About 20 years ago, a medical device startup called Intuitive Surgical debuted the da Vinci robot and changed surgical practices in operating rooms across the United States.
The da Vinci ushered in the first age of robotic-assisted surgical procedures with a promise of greater accuracy and quicker recovery times for patients undergoing certain laparoscopic surgeries.
For a time, it was largely alone in the market. It has skyrocketed in value since 2000, when the stock first debuted on public markets. From the $46 million that the company initially raised in its public offering to now, with a market capitalization of nearly $63 billion, Intuitive has been at the forefront of robotic-assisted surgeries, but now a new crop of startups is emerging to challenge the company’s dominance.

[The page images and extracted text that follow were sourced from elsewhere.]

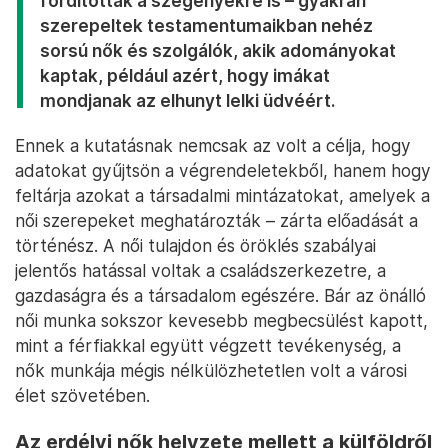
fordítottak a szegényekre is – gyakran
szerepeltek testamentumaikban nehéz
sorsú nők és szolgálók, akik adományokat
kaptak, például azért, hogy imákat
mondjanak az elhunyt lelki üdvéért.
Ennek a kutatásnak nemcsak az volt a célja, hogy
adatokat gyűjtsön a végrendeletekből, hanem hogy
feltárja azokat a társadalmi mintázatokat, amelyek a
női szerepeket meghatározták – zárta előadását a
történész. A női tulajdon és öröklés szabályai
jelentős hatással voltak a családszerkezetre, a
gazdaságra és a társadalom egészére. Bár az önálló
női munka sokszor kevesebb megbecsülést kapott,
mint a férfiakkal együtt végzett tevékenység, a
nők munkája mégis nélkülözhetetlen volt a városi
élet szövetében.
Az erdélyi nők helyzete mellett a külföldről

Backed by hundreds of millions in venture capital dollars, new businesses are coming to refashion operating rooms again — this time using new visualization and display technologies like virtual and augmented reality, and a new class of operating robots. Their vision is to drive down the cost and improve the quality of surgical procedures through automation and robotic equipment.
“There were 900,000 surgeries done using surgical robotics out of a total of 313 million surgical procedures,” globally, says Dror Berman, a managing director of Innovation Endeavors.

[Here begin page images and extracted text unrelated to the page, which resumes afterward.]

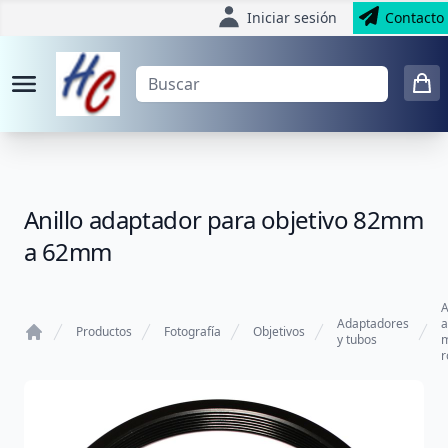
Iniciar sesión
Contacto
Anillo adaptador para objetivo 82mm
a 62mm
A
Adaptadores
a
Productos
Fotografía
Objetivos
y tubos
m
Home
r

Berman is an investor in Vicarious Surgical, a new robotics company that plans to not only improve the cost and efficiency of surgical procedures, but enable them to be performed remotely so the best surgeons can be found to perform operations no matter where in the world they are.

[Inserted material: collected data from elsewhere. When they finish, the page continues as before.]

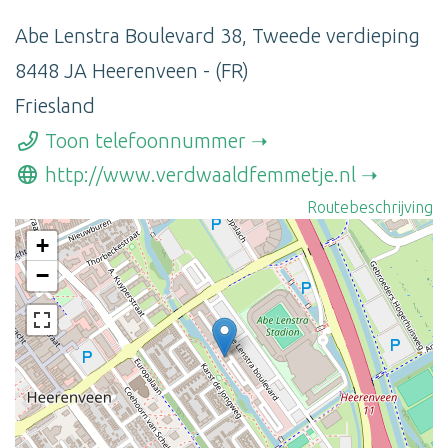
Abe Lenstra Boulevard 38, Tweede verdieping
8448 JA Heerenveen - (FR)
Friesland
Toon telefoonnummer
http://www.verdwaaldfemmetje.nl
Routebeschrijving
+
−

“Robotics and automation present multiple opportunities to improve current processes, from providing scientists the opportunity to vastly increase experimental throughput, to allowing people with disabilities to regain use of their limbs,” Berman wrote in a blog post announcing his firm’s initial investment in Vicarious.
The $3.4 billion acquisition of Auris Health by Johnson & Johnson shows just how lucrative the market for new surgical robotics can be.
That company, founded by one of the progenitors of the surgical robotics industry, Fred Moll, is the first to offer serious competition to Intuitive Surgical’s technological advantage — no wonder, considering Dr. Moll also founded Intuitive Surgical.
Last year, the company unveiled its Monarch platform, which takes an endoscopic approach to surgical procedures that is less invasive and more accurate to test for — and treat — lung cancer.
“A CT scan shows a mass or a lesion,” Dr. Moll said in an interview at the time. “It doesn’t tell you what it is. Then you have to get a piece of lung, and if it’s a small lesion. It isn’t that easy — it can be quite a traumatic procedure. So you’d like to do it in a very systematic and minimally invasive fashion. Currently it’s difficult with manual techniques and 40 percent of the time, there is no diagnosis. This is has been a problem for many years and [inhibits] the ability of a clinician to diagnose and treat early-stage cancer.”
Monarch uses an endoscopy procedure to insert a flexible robot into hard-to-reach places inside the human body. Doctors trained on the system use video game-style controllers to navigate inside, with help from 3D models.